In this configuration, in case that the webserver is accessed with port 80, nginx tests the request’s header field Host to determine which server the request should be routed to. In case the server is accessed with port 8080, nginx route in request to the last server.

If its value does not match any server name, or the request does not contain this header field at all, then nginx will route the request to the default server for this port.

Exercises

✏️ Limit the static content serving functionality

  • Using Regular Expression, modify the location /poster/ to serve only files ends with .jpg.
  • Configure your server to block any requests without a Host header that match your website domain. The server should return a 400 status code (bad request).

✏️ Nginx as a Load Balancer for the NetflixMovieCatalog app

  1. Create 2 *.nano Ubuntu EC2 instance and deploy the NetflixMovieCatalog app within them, wrapped by a uWSGI server, as done in the tutorial.

  2. Review the upstream directive docs, and configure your Nginx server to be functioning as a Load Balancer which routes the traffic among your 2 instances. Both the Nginx, and the 2 other instance should reside on the same network, and the communication has to be done using the instance's private IP.

    You can utilize the below conf snippet:

    # default.conf
    
    upstream backend {
    server <private-ip-1>:3031;
    server <private-ip-2>:3031;
    
    server {
    ...
    
        location / {
          include uwsgi_params;
          uwsgi_pass http://backend;
        }
    
    ...
    
  3. Make sure the traffic is distributed over the two backends (almost) evenly.

✏️ Headers behind a reverse proxy

By default, Nginx redefines two header fields in proxied requests, Host (set to the $proxy_host variable) and Connection (set to close).
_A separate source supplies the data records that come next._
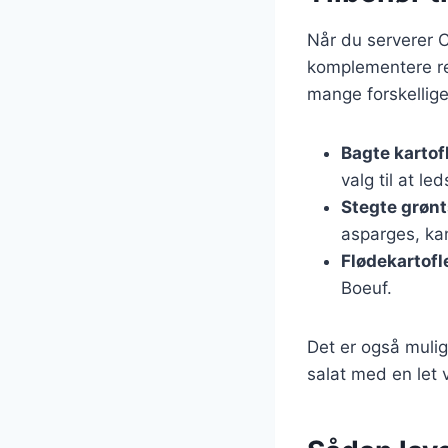
Når du serverer Cô
komplementere ret
mange forskellige 
Bagte kartof
valg til at le
Stegte grøn
asparges, ka
Flødekartofl
Boeuf.
Det er også muligt
salat med en let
This behavior can cause issues by loosing information about the original client request, such as the client's IP address and the originally requested host. To change these settings, as well as modifying other header fields, use the proxy_set_header directive.

location / {
    ...
    
    proxy_set_header Host $host;
    proxy_set_header X-Real-IP $remote_addr;
    
    ...
}

Add these directive and make sure the correct information is available in your Flask app.

✏️ Caching

Follow Shesh's blog to add caching functionality to your server.

✏️ HTTPS in Nginx

Serve you Nginx server over HTTPS, and create another server which listens to HTTP (port 80) and redirect all traffic to the HTTPS server.

✏️ Internal Nginx server

Sometimes you want to configure an Nginx server which accessible internally only from within your system.

Review the listen directive and create a server that listens for requests originated from 127.0.0.1 only. Test that the server is accessible only internally.

✏️ CI/CD for the Nginx configuration files

In this exercise, you will set up a CI/CD pipeline to automate the deployment of Nginx configuration files to your EC2 instance. The goal is to automatically update and reload Nginx whenever you make changes to its configuration files and push them to your repository.

  • Create a new GitHub repo named NetflixInfra and clone it locally. In your repository, create a folder named nginx-config and place your Nginx configuration files (default.conf, etc.) inside it.

  • Create a new workflow file under .github/workflows/nginx-deploy.yaml in your repository.

    In the nginx-deploy.yaml file, write a GitHub Actions workflow that:

    • Uses the SSH private key to connect to your EC2 instance.
    • Transfers the updated Nginx configuration files from the nginx-config folder to the appropriate directory on your EC2 instance.
    • Restarts the Nginx service on your EC2 instance to apply the changes.
  • Test the CI/CD Pipeline by making a small change to your Nginx configuration files, commit and push the changes to your repository. Observe the GitHub Actions workflow being triggered and completing the deployment process.